== Task to carry out ==
Your task is to reproduce, exactly and only, the lines running from the line containing "- lymph nodes" to the end of the data below, both included.

== Given information ==

══════

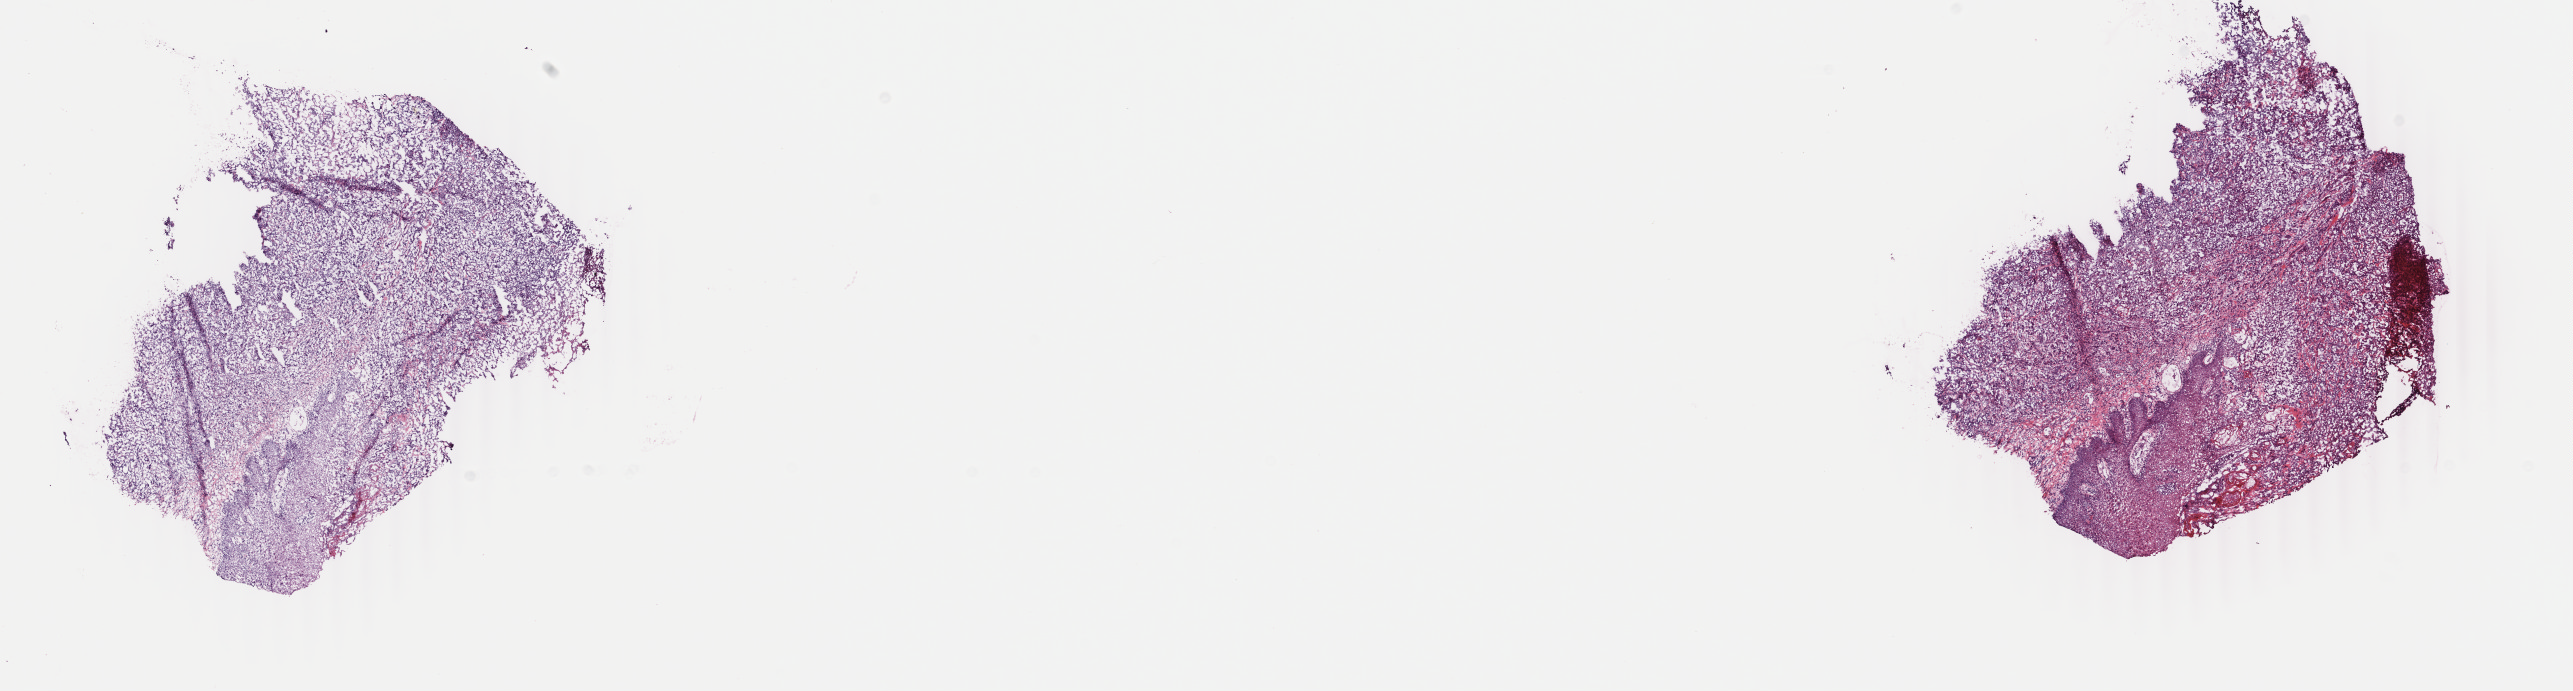
Whole-slide histology image, Hematoxylin and eosin (H&E) stained — low-resolution overview of the scanned area, about 20.5 x 5.5 mm; frozen section from the top of the tissue portion; sample: primary tumour, head and neck. Female patient; age at initial diagnosis 62 years. Histologic grade: G2 (moderately differentiated). Pathologist review of this section (percent, as recorded): tumour cells 80%, tumour nuclei 80%, normal cells 0%, stromal cells 10%, necrosis 10%. Inflammatory infiltration, as recorded: lymphocyte infiltration 40%, monocyte infiltration 20%, neutrophil infiltration 20%.
- lymph nodes positive (case pathology): 5 of 28 examined
- pathologic diagnosis: Squamous cell carcinoma, NOS (hypopharynx, NOS)
- AJCC pathologic stage: IVA (7th edition)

══════

== Result of the exercise ==
- lymph nodes positive (case pathology): 5 of 28 examined
- pathologic diagnosis: Squamous cell carcinoma, NOS (hypopharynx, NOS)
- AJCC pathologic stage: IVA (7th edition)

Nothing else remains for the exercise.